_EXERCISE REQUIREMENTS_
Copy the listing word for word from its first line through the line holding "ordervärdet går till föreningen!", with both ends included. Leave out the pictures.

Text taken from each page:
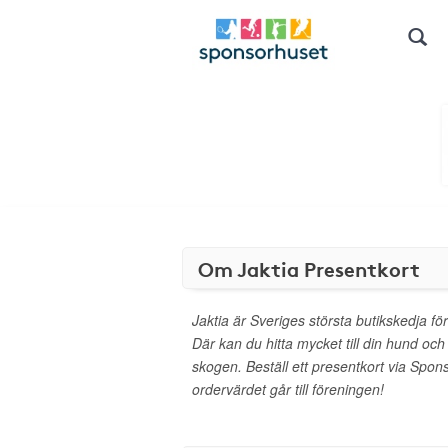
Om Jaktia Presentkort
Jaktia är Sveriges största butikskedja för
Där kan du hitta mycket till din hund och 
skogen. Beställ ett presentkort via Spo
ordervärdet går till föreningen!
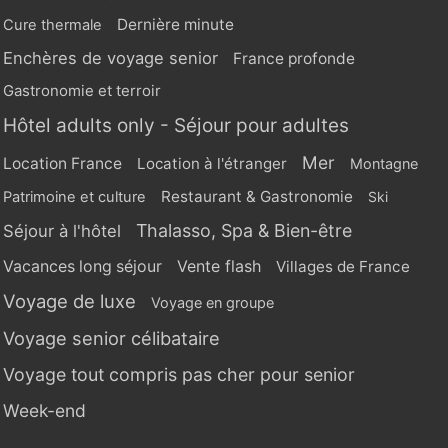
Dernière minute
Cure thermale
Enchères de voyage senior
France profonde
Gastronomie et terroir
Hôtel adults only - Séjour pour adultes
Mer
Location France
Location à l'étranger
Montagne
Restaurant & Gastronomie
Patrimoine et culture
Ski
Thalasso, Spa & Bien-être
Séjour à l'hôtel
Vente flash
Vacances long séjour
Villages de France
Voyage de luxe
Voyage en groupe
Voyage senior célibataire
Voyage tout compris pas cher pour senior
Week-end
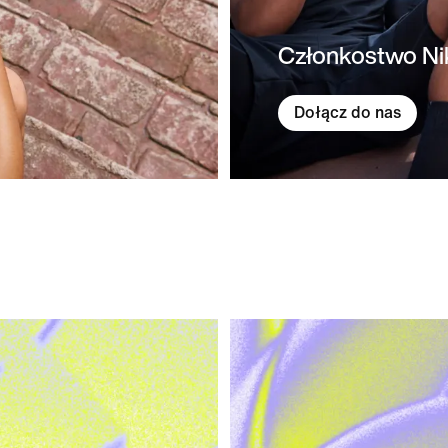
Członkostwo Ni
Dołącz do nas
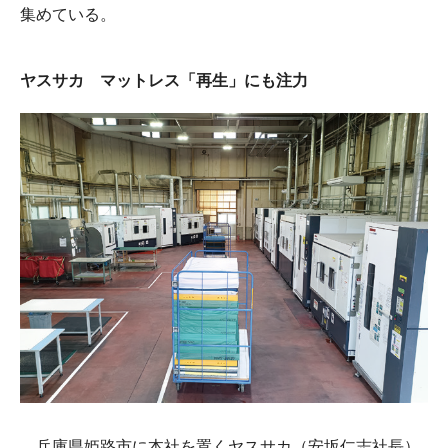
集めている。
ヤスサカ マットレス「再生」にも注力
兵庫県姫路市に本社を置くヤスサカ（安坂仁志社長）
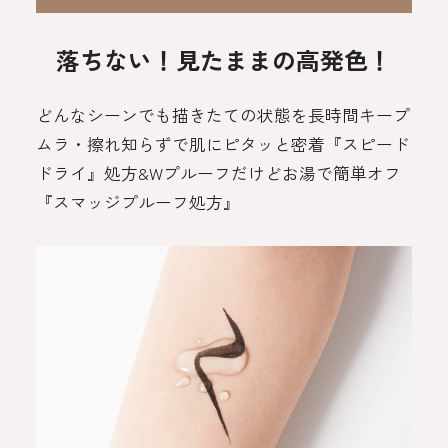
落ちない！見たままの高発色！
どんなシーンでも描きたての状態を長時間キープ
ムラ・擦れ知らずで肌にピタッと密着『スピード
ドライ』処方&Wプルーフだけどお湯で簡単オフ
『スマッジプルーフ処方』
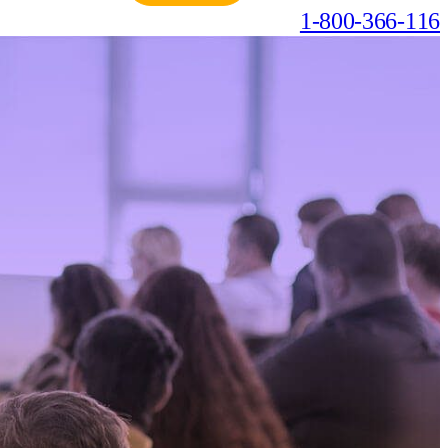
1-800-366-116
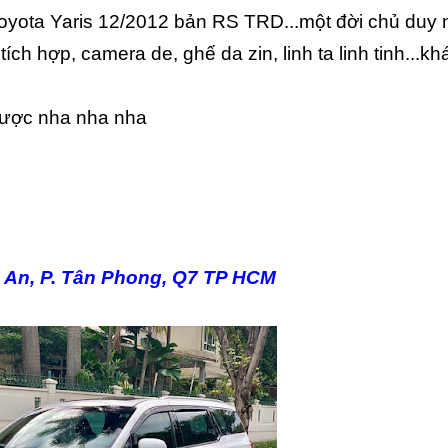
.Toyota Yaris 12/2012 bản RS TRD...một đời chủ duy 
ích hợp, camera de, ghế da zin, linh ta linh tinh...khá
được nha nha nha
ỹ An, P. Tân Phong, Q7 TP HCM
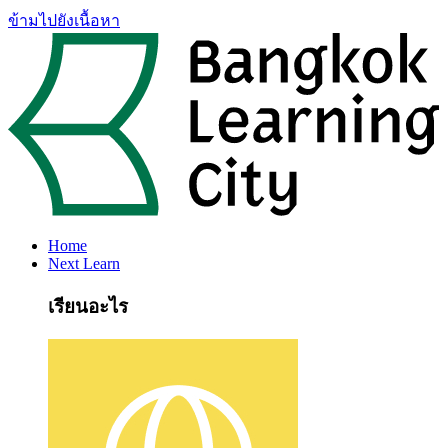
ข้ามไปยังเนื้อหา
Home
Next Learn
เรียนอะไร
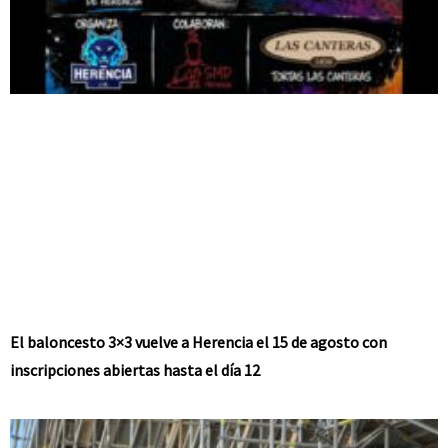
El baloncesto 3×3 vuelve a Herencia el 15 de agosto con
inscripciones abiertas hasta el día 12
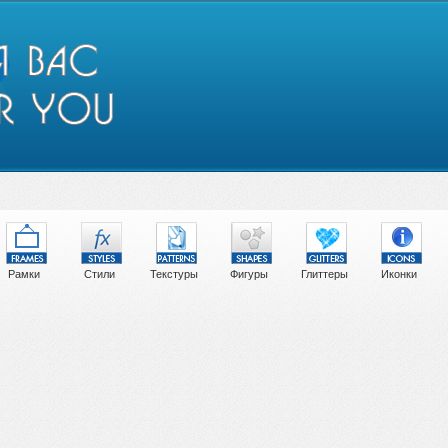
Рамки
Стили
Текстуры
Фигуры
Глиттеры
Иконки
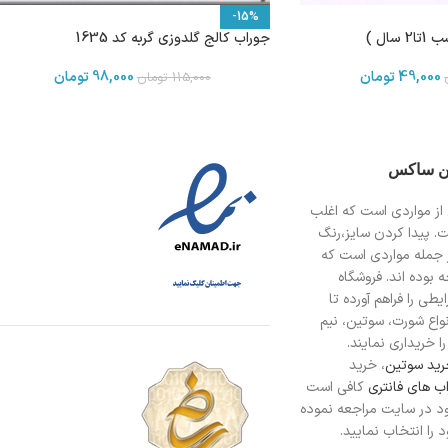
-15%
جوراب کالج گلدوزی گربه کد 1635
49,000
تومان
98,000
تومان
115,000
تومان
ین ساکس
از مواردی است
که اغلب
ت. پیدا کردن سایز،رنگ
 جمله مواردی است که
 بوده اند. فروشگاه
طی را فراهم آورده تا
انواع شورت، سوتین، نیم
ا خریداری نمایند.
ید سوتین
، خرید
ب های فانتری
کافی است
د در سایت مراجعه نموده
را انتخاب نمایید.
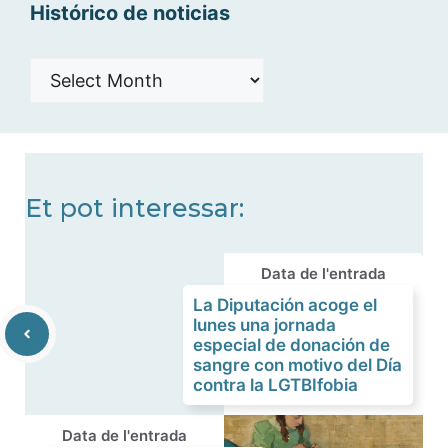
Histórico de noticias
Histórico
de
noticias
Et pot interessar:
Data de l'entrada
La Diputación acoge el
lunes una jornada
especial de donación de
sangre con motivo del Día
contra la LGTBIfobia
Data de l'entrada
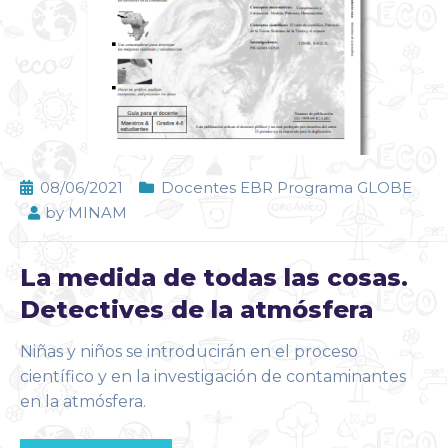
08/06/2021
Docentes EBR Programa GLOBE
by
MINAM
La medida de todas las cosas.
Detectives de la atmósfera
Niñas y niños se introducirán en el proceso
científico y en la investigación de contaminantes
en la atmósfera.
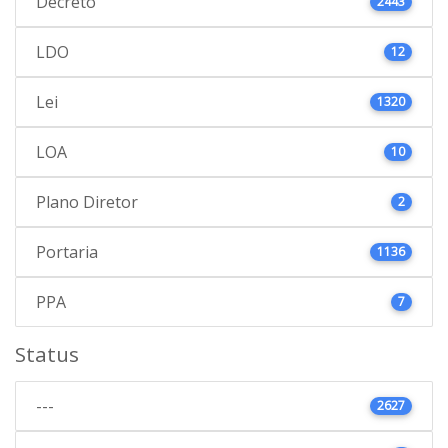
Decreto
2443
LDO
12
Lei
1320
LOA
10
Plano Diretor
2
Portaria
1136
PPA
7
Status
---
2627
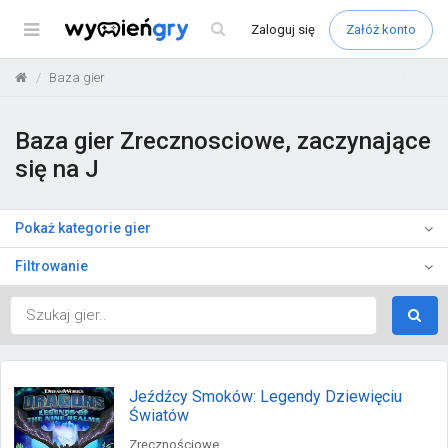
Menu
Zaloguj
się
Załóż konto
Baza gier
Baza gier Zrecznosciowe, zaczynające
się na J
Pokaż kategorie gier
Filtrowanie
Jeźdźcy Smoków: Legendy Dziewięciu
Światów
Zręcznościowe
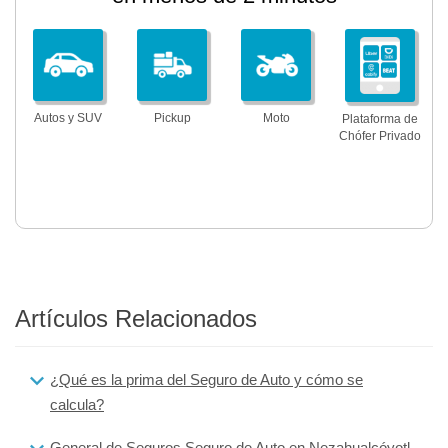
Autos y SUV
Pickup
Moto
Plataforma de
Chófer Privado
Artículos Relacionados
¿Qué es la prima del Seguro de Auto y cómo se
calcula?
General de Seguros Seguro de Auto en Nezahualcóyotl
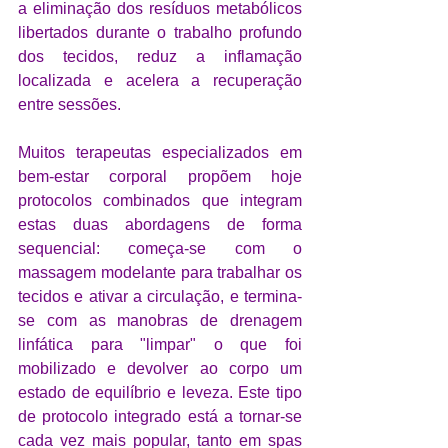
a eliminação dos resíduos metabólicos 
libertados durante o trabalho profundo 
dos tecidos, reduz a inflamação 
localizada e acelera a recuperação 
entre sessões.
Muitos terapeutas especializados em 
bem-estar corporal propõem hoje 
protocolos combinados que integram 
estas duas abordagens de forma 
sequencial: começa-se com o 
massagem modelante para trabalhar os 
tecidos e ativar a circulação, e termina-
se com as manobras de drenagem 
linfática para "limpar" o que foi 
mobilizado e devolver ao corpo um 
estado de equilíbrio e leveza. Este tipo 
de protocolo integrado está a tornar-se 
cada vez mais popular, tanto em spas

_RESULT OF THE TASK_
Om Jaktia Presentkort
Jaktia är Sveriges största butikskedja för
Där kan du hitta mycket till din hund och 
skogen. Beställ ett presentkort via Spo
ordervärdet går till föreningen!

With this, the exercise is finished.